Guns Don’t Kill People. People Kill People. I’m sure you’ve heard this line or saw it on a bumper sticker on some redneck’s jacked-up 4 X 4. You know the blacked-out Dodge Ram with the rifle rack in the rear window and the white Browning decal on the tail gate. Well, truth is people use guns to kill people.
We have gun control because our legal system of people control doesn’t work well. At least not in Canada.
Canadians don’t have the ingrained gun culture that America has, but we still have our share of firearm related homicides. I took a look at the stats and see Canada has .51 gun murders per 100,000 people. The United States has seven times the rate at 3.55 / 100K. Interestingly, Japan has zero (0), Australia has 0.11, Mexico has 10.0, Colombia 27.1, Guatemala 34.8, El Salvador 39.9, and Honduras topped the list at 64.8.
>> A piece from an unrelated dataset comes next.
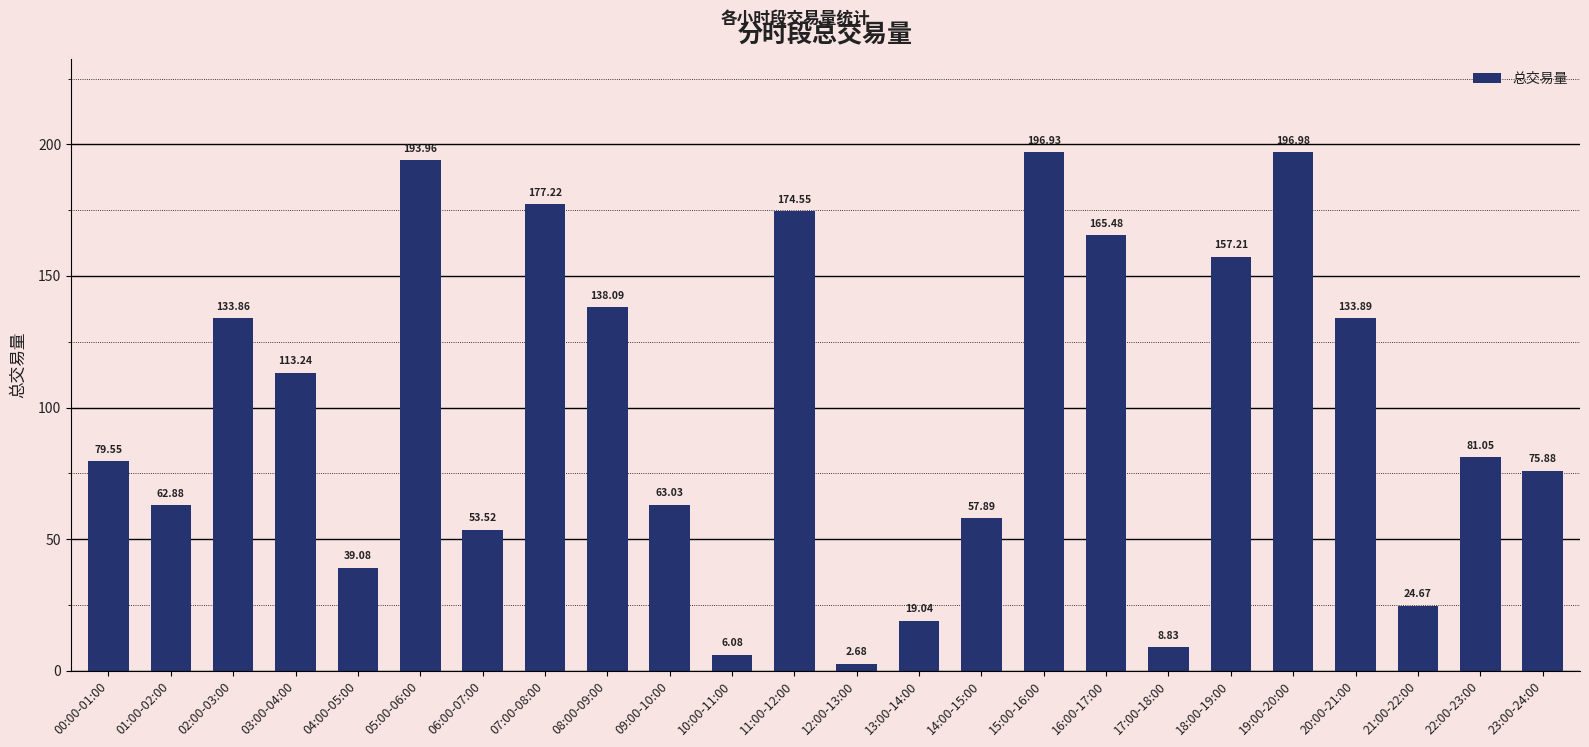

What is the sum of the values at 06:00-07:00 and 22:00-23:00?

134.6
So, you’ve got a lot better chance of being shot to death in Central America than in New York, LA, or even Vancouver where we have daily drive-by shootings – but the little punk gang-bangers are such piss-poor shots that they rarely hit anyone.
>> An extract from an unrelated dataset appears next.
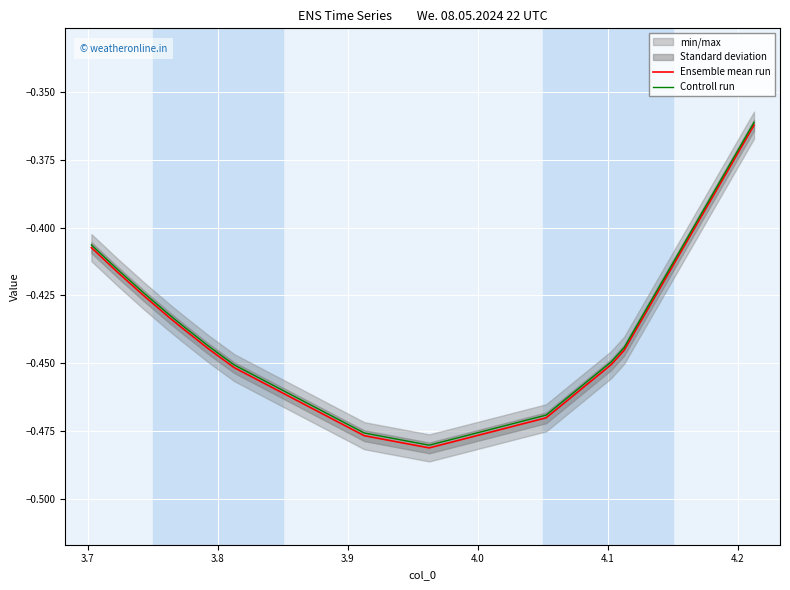

List the series in order of their overall mean, lowest first.

Ensemble mean run, Controll run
What got me writing this is the horrific shootings at the Emanuel African Methodist Episcopal Church in Charleston, South Carolina. The details of what the psycho used as a firearm or how he got possession of it are yet to come out, but it’s no secret firearms are much easier to obtain, and are much more plentiful in supply, in the US than in Canada.
Canadian gun control laws are not without flaw.
To own guns, Canadians are required to have a firearms Possession and Acquisition License (PAL). You must take an accredited training course, undergo a police investigation where your criminal record is checked, your family is interviewed – especially your spouse, or ex-spouses – and two independent people must sign-off that you’ve no history of mental illness.
Firearms are divided into three groups. Non-restricted, such as hunting rifles and shotguns. Restricted, such as handguns and certain assault rifles. And Prohibited, such as fully-automatic weapons. There’s also caveats like locking mechanisms, transport regulations, and magazine capacity.
Restricted firearms have special permits and can only be used on certified firing ranges. Civilians are not allowed to carry handguns in public – with the exception of a very few cases. Even hunting firearms have regulations about where they’re handled and God help if you’re caught with a machine gun. In Canada, possession of firearms is a privilege, not a right.